Staying with golf, my buddy Omar Hikal gave me a great construct years ago. And man, consultants, we love constructs. The PAR framework is gold. Plans, Actions, Results. It sounds simple, almost too simple, but that’s precisely the point. Plans give direction. Actions create movement. Results provide feedback. The breakdown in most businesses is not a lack of ambition. But rather when there is a disconnect between these three.

 

We plan annual off-sites and then forget. We act in bursts of energy and then drift. We look at results too late, when they are already baked in. PAR forces alignment. Every plan must translate into specific actions. Every action must be tied to a measurable result. And every result must inform the next plan. It becomes a loop, not a line.

 

When that loop is working, execution starts to feel less like effort and more like momentum. 


And here’s where it gets interesting. The tools we now have available through AI can accelerate this dramatically, but only if the underlying thinking is sound. AI won’t fix a broken system. It will simply scale the chaos. But if your PAR discipline is clear, AI becomes an amplifier. It can help you define metrics, build dashboards, track progress, and even surface issues before they become problems. 


So rather than just talking about it, I want to give you something practical to work with. 


PG’s Pro Tip:


If you want to tighten execution in your business over the next 90 days, start here.

 

First, take one priority. Not five. Not three. One. Define what winning looks like in a single sentence, with a number attached to it.
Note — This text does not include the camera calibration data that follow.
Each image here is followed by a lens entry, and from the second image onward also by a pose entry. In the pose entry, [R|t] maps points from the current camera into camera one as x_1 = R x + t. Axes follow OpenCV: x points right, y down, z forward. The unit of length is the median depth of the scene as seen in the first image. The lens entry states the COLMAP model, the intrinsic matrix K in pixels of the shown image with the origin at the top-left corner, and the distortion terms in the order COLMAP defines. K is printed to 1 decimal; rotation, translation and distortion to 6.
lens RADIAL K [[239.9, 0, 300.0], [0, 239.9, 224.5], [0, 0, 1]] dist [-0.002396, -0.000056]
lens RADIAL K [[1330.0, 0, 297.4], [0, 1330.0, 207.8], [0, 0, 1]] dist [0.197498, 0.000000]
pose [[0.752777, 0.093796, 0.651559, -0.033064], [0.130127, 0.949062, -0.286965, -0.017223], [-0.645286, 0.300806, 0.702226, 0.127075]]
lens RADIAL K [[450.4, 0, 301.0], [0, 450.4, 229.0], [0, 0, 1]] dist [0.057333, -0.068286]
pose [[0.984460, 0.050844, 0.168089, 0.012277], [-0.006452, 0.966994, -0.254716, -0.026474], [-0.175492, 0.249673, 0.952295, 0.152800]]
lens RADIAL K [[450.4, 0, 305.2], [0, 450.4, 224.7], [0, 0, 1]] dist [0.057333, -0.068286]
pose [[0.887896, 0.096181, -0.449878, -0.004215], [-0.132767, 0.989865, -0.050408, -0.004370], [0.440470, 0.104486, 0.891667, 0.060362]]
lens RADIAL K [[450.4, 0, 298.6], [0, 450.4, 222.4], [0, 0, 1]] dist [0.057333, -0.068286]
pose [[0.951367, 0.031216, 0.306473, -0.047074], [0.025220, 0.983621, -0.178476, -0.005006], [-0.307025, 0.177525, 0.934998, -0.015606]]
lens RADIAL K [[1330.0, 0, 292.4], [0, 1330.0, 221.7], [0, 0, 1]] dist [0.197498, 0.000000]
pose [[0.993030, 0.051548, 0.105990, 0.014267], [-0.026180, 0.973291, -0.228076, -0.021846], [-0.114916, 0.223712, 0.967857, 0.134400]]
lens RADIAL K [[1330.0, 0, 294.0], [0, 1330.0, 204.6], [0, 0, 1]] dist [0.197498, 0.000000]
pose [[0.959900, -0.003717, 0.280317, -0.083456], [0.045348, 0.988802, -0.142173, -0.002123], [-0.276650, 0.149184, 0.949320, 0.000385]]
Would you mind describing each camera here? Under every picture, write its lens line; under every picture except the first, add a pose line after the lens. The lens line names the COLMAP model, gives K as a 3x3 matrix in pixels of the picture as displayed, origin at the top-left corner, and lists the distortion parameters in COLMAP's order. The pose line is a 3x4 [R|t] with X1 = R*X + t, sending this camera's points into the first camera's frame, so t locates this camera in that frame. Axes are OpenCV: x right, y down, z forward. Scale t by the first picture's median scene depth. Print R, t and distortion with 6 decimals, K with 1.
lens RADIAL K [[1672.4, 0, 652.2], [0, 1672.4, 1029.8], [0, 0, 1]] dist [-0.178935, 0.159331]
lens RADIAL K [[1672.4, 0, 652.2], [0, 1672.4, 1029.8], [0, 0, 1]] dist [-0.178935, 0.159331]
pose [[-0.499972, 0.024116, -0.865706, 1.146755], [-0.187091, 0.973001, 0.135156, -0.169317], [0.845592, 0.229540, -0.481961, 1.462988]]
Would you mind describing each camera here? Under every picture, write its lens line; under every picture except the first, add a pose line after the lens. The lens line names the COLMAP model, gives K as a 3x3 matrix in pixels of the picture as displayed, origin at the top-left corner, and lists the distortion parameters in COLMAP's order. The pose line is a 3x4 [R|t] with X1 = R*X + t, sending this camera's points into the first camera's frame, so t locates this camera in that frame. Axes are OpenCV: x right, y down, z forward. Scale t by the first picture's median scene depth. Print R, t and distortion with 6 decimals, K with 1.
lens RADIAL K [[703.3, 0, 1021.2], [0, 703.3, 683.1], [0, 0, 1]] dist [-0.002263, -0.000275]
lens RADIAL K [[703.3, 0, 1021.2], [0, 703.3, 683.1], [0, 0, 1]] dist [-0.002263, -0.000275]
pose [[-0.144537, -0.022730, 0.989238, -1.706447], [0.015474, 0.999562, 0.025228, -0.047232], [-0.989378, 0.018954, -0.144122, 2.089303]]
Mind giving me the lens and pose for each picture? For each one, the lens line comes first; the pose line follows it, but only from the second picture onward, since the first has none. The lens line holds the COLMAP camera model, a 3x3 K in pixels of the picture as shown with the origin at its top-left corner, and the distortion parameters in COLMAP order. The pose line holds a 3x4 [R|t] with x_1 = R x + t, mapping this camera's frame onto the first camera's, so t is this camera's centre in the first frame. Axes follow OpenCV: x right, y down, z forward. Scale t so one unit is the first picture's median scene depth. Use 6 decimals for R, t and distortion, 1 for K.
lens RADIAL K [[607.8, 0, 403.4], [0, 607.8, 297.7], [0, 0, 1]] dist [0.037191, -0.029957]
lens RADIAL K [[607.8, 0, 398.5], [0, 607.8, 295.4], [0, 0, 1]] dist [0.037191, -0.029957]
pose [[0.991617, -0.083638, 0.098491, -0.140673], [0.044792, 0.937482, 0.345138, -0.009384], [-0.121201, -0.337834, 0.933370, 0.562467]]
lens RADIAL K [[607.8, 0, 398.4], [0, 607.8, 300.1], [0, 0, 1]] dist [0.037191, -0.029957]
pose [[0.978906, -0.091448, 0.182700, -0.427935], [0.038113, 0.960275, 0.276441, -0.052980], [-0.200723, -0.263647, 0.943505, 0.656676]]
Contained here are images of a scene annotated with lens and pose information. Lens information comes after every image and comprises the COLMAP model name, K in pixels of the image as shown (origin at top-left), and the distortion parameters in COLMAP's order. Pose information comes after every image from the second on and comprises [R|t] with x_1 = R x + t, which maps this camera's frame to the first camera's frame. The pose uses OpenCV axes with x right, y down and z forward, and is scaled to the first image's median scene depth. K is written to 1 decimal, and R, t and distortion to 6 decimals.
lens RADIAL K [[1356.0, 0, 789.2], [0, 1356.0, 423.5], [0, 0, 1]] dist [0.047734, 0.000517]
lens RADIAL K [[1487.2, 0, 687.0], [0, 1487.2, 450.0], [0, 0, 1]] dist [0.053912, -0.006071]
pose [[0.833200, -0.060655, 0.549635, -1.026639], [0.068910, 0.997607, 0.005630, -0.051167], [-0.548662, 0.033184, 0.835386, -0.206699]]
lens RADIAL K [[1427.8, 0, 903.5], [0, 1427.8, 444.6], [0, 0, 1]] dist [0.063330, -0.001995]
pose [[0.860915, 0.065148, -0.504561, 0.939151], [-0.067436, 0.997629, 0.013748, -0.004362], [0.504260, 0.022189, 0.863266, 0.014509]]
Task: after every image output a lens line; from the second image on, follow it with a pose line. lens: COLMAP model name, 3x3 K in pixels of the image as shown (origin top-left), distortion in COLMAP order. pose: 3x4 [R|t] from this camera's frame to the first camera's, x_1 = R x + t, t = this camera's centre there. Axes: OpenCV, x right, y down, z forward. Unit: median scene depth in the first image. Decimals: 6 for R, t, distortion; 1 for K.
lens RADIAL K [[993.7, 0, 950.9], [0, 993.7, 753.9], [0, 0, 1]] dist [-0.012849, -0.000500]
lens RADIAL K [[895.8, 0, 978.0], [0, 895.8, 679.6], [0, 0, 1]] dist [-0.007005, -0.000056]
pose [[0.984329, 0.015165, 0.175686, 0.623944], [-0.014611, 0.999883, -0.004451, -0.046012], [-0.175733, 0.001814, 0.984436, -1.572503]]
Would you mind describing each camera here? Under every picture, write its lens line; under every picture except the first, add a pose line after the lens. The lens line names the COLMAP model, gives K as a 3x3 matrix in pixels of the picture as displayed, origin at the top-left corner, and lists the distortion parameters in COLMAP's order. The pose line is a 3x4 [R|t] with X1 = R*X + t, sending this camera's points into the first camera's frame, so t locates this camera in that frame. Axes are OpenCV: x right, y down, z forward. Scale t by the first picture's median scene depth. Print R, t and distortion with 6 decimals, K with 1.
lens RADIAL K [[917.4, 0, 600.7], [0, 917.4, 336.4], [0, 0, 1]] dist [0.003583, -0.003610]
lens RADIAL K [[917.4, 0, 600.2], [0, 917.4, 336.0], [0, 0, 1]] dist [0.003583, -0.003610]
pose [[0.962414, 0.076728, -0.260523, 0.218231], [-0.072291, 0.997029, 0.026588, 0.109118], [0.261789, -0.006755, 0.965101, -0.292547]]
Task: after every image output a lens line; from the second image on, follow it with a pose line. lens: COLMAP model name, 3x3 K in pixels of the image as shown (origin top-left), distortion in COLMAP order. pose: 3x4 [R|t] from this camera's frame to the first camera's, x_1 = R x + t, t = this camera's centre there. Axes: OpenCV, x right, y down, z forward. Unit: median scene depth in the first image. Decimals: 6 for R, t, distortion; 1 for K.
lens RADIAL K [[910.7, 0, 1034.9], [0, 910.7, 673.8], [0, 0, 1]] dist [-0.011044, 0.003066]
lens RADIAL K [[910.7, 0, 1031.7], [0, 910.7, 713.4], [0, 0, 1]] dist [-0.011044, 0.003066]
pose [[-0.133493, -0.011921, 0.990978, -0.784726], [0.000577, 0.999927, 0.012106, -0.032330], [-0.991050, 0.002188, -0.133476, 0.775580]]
If you can’t measure it, you can’t manage it.

 

Second, identify the two to three lead actions that, if done consistently, will drive that result. Be honest here. These should be behaviours you can control weekly, not outcomes you hope for monthly.

 

Third, build a simple weekly rhythm where you review those actions and the emerging results. No drama, no storytelling. Just facts. Are we on track or not? If not, what is the issue, and who owns fixing it?

 

And then, instead of trying to do this manually, use the PAR Private GPT we’ve built to guide you through the process. 


ChatGPT Prompt:


“Act as my execution coach using the PAR (Plans, Actions, Results) framework. Help me define a clear winning condition for my current priority, identify the critical lead actions, and design a simple weekly scoreboard and accountability cadence. Ask me structured questions one at a time and refine my answers until the system is tight and measurable.”

 

Or, if you want the full guided experience, access the PAR Private GPT here: 


Execution is not a personality trait. It’s a system. And the moment you trust the system, especially under pressure, is the moment you stop choking and start compounding.